**Task brief**
Output the line with "Bamali | – | – | – |" and every following line to the end of the material, exactly as they appear.

**Data records**
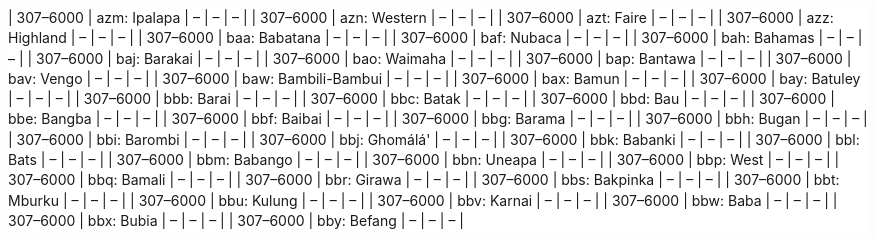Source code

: | 307–6000 | azm: Ipalapa | – | – | – |
| 307–6000 | azn: Western | – | – | – |
| 307–6000 | azt: Faire | – | – | – |
| 307–6000 | azz: Highland | – | – | – |
| 307–6000 | baa: Babatana | – | – | – |
| 307–6000 | baf: Nubaca | – | – | – |
| 307–6000 | bah: Bahamas | – | – | – |
| 307–6000 | baj: Barakai | – | – | – |
| 307–6000 | bao: Waimaha | – | – | – |
| 307–6000 | bap: Bantawa | – | – | – |
| 307–6000 | bav: Vengo | – | – | – |
| 307–6000 | baw: Bambili-Bambui | – | – | – |
| 307–6000 | bax: Bamun | – | – | – |
| 307–6000 | bay: Batuley | – | – | – |
| 307–6000 | bbb: Barai | – | – | – |
| 307–6000 | bbc: Batak | – | – | – |
| 307–6000 | bbd: Bau | – | – | – |
| 307–6000 | bbe: Bangba | – | – | – |
| 307–6000 | bbf: Baibai | – | – | – |
| 307–6000 | bbg: Barama | – | – | – |
| 307–6000 | bbh: Bugan | – | – | – |
| 307–6000 | bbi: Barombi | – | – | – |
| 307–6000 | bbj: Ghomálá' | – | – | – |
| 307–6000 | bbk: Babanki | – | – | – |
| 307–6000 | bbl: Bats | – | – | – |
| 307–6000 | bbm: Babango | – | – | – |
| 307–6000 | bbn: Uneapa | – | – | – |
| 307–6000 | bbp: West | – | – | – |
| 307–6000 | bbq: Bamali | – | – | – |
| 307–6000 | bbr: Girawa | – | – | – |
| 307–6000 | bbs: Bakpinka | – | – | – |
| 307–6000 | bbt: Mburku | – | – | – |
| 307–6000 | bbu: Kulung | – | – | – |
| 307–6000 | bbv: Karnai | – | – | – |
| 307–6000 | bbw: Baba | – | – | – |
| 307–6000 | bbx: Bubia | – | – | – |
| 307–6000 | bby: Befang | – | – | – |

**Exercise answer**
| 307–6000 | bbq: Bamali | – | – | – |
| 307–6000 | bbr: Girawa | – | – | – |
| 307–6000 | bbs: Bakpinka | – | – | – |
| 307–6000 | bbt: Mburku | – | – | – |
| 307–6000 | bbu: Kulung | – | – | – |
| 307–6000 | bbv: Karnai | – | – | – |
| 307–6000 | bbw: Baba | – | – | – |
| 307–6000 | bbx: Bubia | – | – | – |
| 307–6000 | bby: Befang | – | – | – |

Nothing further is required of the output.